* _TASK GOAL_
Somewhere below, one line contains "ครับ โดยเฉพาะการหางานในสื่อออนไลน์" and a later line contains "Tiercé (49125), Francia". Output those two lines and everything between them exactly, and nothing else.

* _PROVIDED RECORDS_

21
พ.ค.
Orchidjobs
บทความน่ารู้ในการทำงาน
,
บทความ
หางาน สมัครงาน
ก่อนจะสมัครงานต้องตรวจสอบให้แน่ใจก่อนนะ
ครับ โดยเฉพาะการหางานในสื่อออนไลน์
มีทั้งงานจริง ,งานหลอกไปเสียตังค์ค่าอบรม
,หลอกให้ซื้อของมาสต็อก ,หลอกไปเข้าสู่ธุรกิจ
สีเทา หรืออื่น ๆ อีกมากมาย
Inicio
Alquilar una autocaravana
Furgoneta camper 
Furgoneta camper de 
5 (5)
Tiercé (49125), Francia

==

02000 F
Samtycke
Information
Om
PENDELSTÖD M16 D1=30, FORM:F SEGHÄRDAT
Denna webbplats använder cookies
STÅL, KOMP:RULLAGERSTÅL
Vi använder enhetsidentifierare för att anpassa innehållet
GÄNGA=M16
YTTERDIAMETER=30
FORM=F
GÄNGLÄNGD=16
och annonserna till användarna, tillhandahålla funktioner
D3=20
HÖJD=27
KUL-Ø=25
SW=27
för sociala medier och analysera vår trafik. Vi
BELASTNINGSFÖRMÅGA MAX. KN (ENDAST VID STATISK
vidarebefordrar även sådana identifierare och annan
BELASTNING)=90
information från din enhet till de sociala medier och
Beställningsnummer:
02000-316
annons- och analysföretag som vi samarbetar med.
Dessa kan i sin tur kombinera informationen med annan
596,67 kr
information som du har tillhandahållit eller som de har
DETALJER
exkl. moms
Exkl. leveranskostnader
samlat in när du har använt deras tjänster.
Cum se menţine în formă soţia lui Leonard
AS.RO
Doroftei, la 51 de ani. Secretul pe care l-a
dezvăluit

* _RESPONSE TO THE EXERCISE_
ครับ โดยเฉพาะการหางานในสื่อออนไลน์
มีทั้งงานจริง ,งานหลอกไปเสียตังค์ค่าอบรม
,หลอกให้ซื้อของมาสต็อก ,หลอกไปเข้าสู่ธุรกิจ
สีเทา หรืออื่น ๆ อีกมากมาย
Inicio
Alquilar una autocaravana
Furgoneta camper 
Furgoneta camper de 
5 (5)
Tiercé (49125), Francia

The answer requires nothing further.